Down-regulation of human DNA-(cytosine-5) methyltransferase induces cell cycle regulators p16(ink4A) and p21(WAF/Cip1) by distinct mechanisms.

A common event in the development of human neoplasia is the loss of growth regulatory tumor suppressor functions. Methylation of 5' CpG islands of tumor suppressor genes and elevated levels of the DNA-(cytosine-5)-methyltransferase enzyme (DNA MeTase) are also prevalent features of human neoplasia. However, direct evidence that elevated DNA MeTase levels alter gene expression and influence oncogenesis has been difficult to obtain, in part due to the lack of specific DNA MeTase inhibitors. Here we show that specific reduction of cellular DNA MeTase levels in human cancer cells with potent antisense inhibitors: 1) causes demethylation of the p16(ink4A) gene promoter; 2) causes re-expression of the p16(ink4A) protein; 3) leads to accumulation of the hypophosphorylated form of the retinoblastoma protein (pRb); and 4) inhibits cell proliferation.

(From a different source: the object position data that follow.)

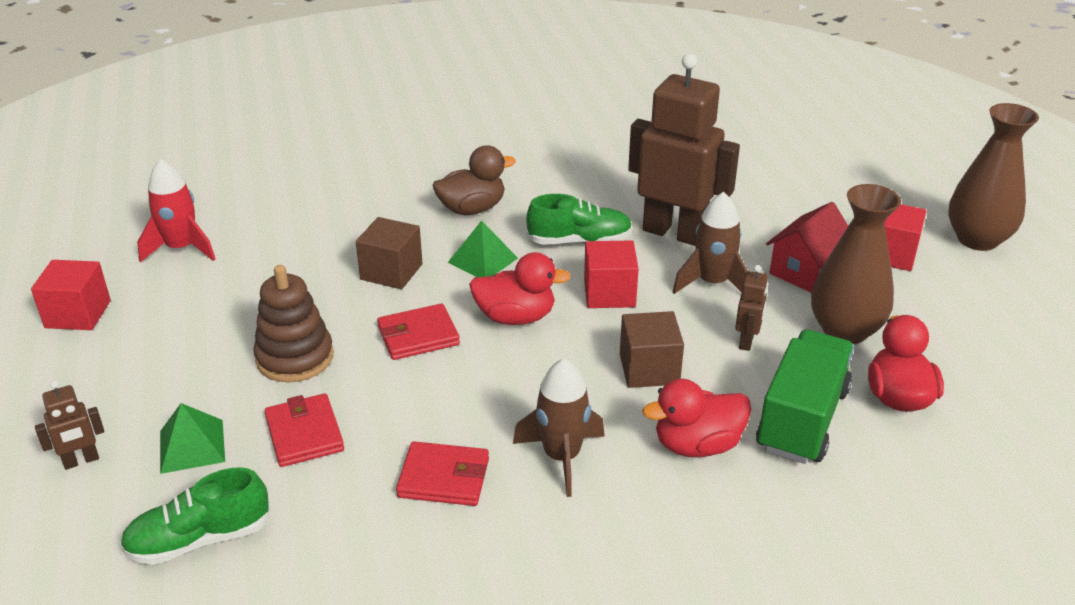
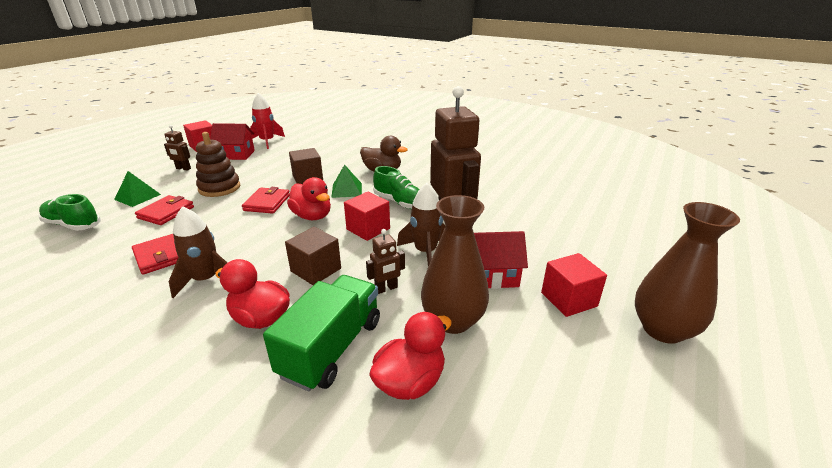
camera: 45 degrees right, 5 degrees down
(81, 461) = (111, 184): brown robot -> brown robot (183, 168)
(184, 297) = (236, 155): none -> red house
(418, 336) = (267, 203): red wallet -> red wallet turned 75 degrees clockwise
(802, 419) = (332, 348): green truck -> green truck turned 45 degrees counterclockwise

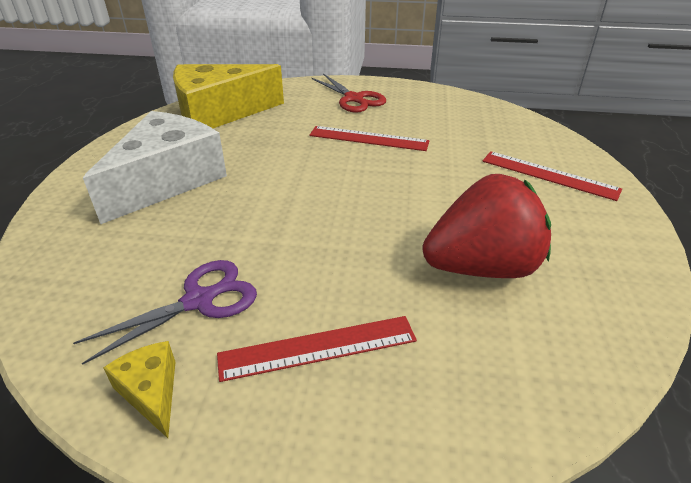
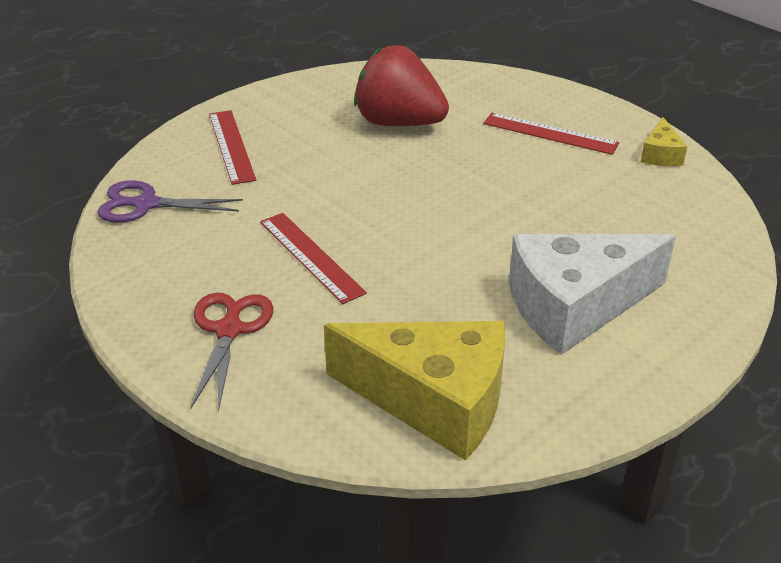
camera: 140 degrees left, 0 degrees up
(199, 301) = (607, 185): purple scissors -> purple scissors (146, 204)

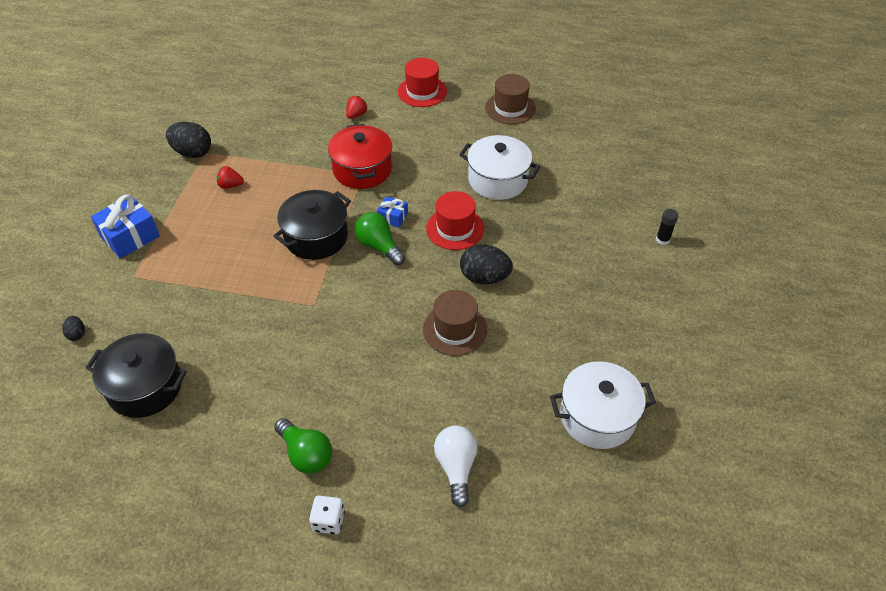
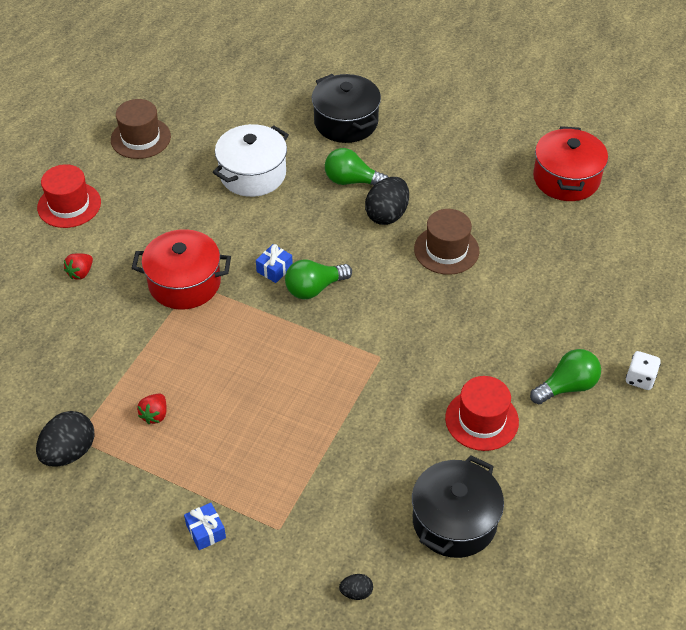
camera: 75 degrees left, 0 degrees up
(130, 236) = (206, 531): blue gift -> blue gift, size x0.54
(316, 237) = (279, 341): black pot -> black pot (346, 122)
(356, 115) = (80, 273): red strawberry -> red strawberry turned 105 degrees counterclockwise
(455, 228) = (311, 222): red hat -> red hat (481, 420)
(456, 467) = (600, 280): white light bulb -> none
(517, 245) = (352, 181): none -> green light bulb
(597, 416) = (566, 179): white pot -> red pot
(662, 240) = (381, 83): black glue stick -> none

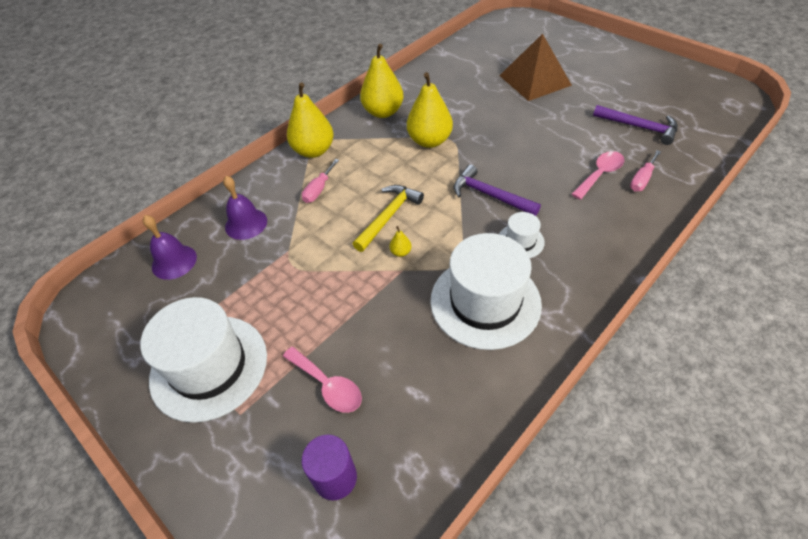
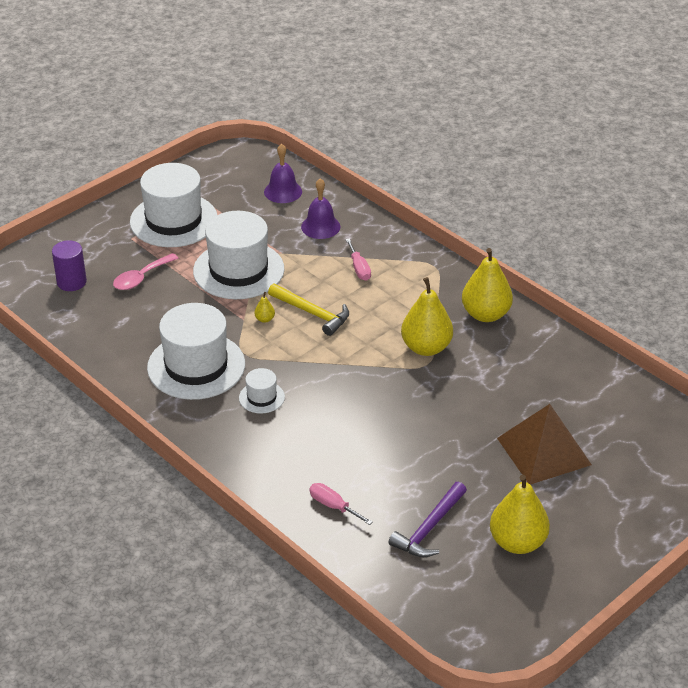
camera: 90 degrees right, 10 degrees down
(314, 151) = (421, 264): yellow pear -> yellow pear (517, 542)
(317, 285) = (238, 270): none -> white hat
(319, 190) = (359, 268): pink screwdriver -> pink screwdriver turned 135 degrees counterclockwise
(490, 195) = (330, 384): purple hammer -> none
(600, 174) = (347, 474): pink spoon -> none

Stepwise reduction of cellular DNA MeTase protein levels also induced a corresponding rapid increase in the cell cycle regulator p21(WAF/Cip1) protein demonstrating a regulatory link between DNA MeTase and the growth regulator p21(WAF/Cip1) that is independent of methylation of DNA. These results suggest that the elevated levels of DNA MeTase seen in cancer cells can inhibit tumor suppressors by distinct mechanisms involving either transcriptional inactivation through DNA methylation or by a methylation independent regulation.